The Federal Ministry for the Environment, Nature Conservation, Nuclear Safety and Consumer Protection (BMUV) is focusing on sustainable digitalisation
The BMUV is responsible for a variety of research projects addressing possible effects of mobile communications on people and the environment. Their findings are contributing to the performance of specialist functions and to science-based policy advice (also referred to as departmental research). These are organised and supervised by the respective specialist authorities responsible:
The Federal Office for Radiation Protection (BfS) is conducting research into effects on people and the environment.
The BfS is the scientific and technical higher federal authority for radiation protection in Germany. For around 20 years, the electromagnetic fields generated by mobile communications have been one of its areas of focus. Over this period, the BfS has awarded many research contracts for assessing the expansion of the 5G network in terms of radiation protection.
- The scientists at the BfS evaluate current international studies. This lets them reliably assess health effects of high-frequency fields – for example the issue of whether mobile communications affect fertility.
- Since 5G can also involve frequencies above 20 gigahertz, the BfS has announced studies aimed at finding out more about potential effects of centimetre and millimetre waves on human cells.
The German Environment Agency (UBA) is combining technology and climate protection
Digitalisation affects our climate – and the two UBA research projects listed below are investigating precisely what the effects are. The agency is a subordinate authority of the Federal Ministry for the Environment, Nature Conservation and Nuclear Safety.
- The UTAMO project at the Fraunhofer Institute aims to assess the effects of future mobile networks on the environment up to 2030. The focus here is on the energy consumption of end devices, network infrastructure and the server in the background as well as the use of resources.
- Similar issues are tackled by the Green Cloud Computing project, a combined project of the Fraunhofer Institute and the Öko-Institut. The emphasis here lies outside the field of mobile communications, though one issue addressed is the carbon footprint of video streaming via various transmission methods. The project has also looked at the “air interface” of 3G, 4G and 5G.
The Federal Ministry for Economic Affairs and Climate Action (BMWK) is supporting companies
More and more companies are using 5G campus networks – for example Lufthansa Technik in Hamburg. Companies use this “internal 5G” to network their company premises or production halls. A campus network is fast and secure, and companies can optimise it themselves to suit their particular requirements.

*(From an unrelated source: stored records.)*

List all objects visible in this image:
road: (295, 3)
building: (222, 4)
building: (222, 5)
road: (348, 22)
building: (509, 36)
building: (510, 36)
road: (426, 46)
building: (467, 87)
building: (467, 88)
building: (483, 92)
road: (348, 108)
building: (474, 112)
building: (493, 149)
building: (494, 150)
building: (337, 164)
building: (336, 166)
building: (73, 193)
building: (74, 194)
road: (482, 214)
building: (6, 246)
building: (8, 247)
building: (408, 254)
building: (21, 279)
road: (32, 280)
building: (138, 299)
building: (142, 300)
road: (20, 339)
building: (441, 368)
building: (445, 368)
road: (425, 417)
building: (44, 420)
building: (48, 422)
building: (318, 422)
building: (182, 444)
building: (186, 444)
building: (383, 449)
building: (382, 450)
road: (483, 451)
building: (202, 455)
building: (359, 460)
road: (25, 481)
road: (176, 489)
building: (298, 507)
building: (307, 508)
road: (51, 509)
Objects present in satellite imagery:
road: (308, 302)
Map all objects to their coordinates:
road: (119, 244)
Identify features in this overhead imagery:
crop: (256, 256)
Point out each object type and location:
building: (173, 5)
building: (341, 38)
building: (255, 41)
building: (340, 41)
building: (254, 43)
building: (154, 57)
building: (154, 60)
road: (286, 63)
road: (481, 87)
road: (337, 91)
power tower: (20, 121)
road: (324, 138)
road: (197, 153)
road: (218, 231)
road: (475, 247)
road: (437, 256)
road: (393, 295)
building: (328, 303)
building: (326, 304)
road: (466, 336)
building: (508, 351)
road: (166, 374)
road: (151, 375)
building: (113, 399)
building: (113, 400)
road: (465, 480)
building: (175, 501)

- The Scientific Institute for Infrastructure and Communications Services (WIK), which is supported by the BMWK, looks at advances made by companies while setting up local 5G campus networks. On behalf of the Federal Network Agency, WIK identifies sectors and applications in respect of which campus networks deliver benefits compared to generally accessible networks. From this, the political and commercial spheres learn what works well and what obstacles there are to the use of 5G campus networks.
Incidentally, for the newly developed 5G applications to function everywhere, a good network throughout Germany is essential. To learn about plans for eliminating the last remaining black spots, please read this article. The network operators have been briefed clearly and are making investments. And should any dead spots remain, the expansion will be handled by the Federal Government’s mobile infrastructure association. This too is a major funding programme that will benefit many people away from the big cities.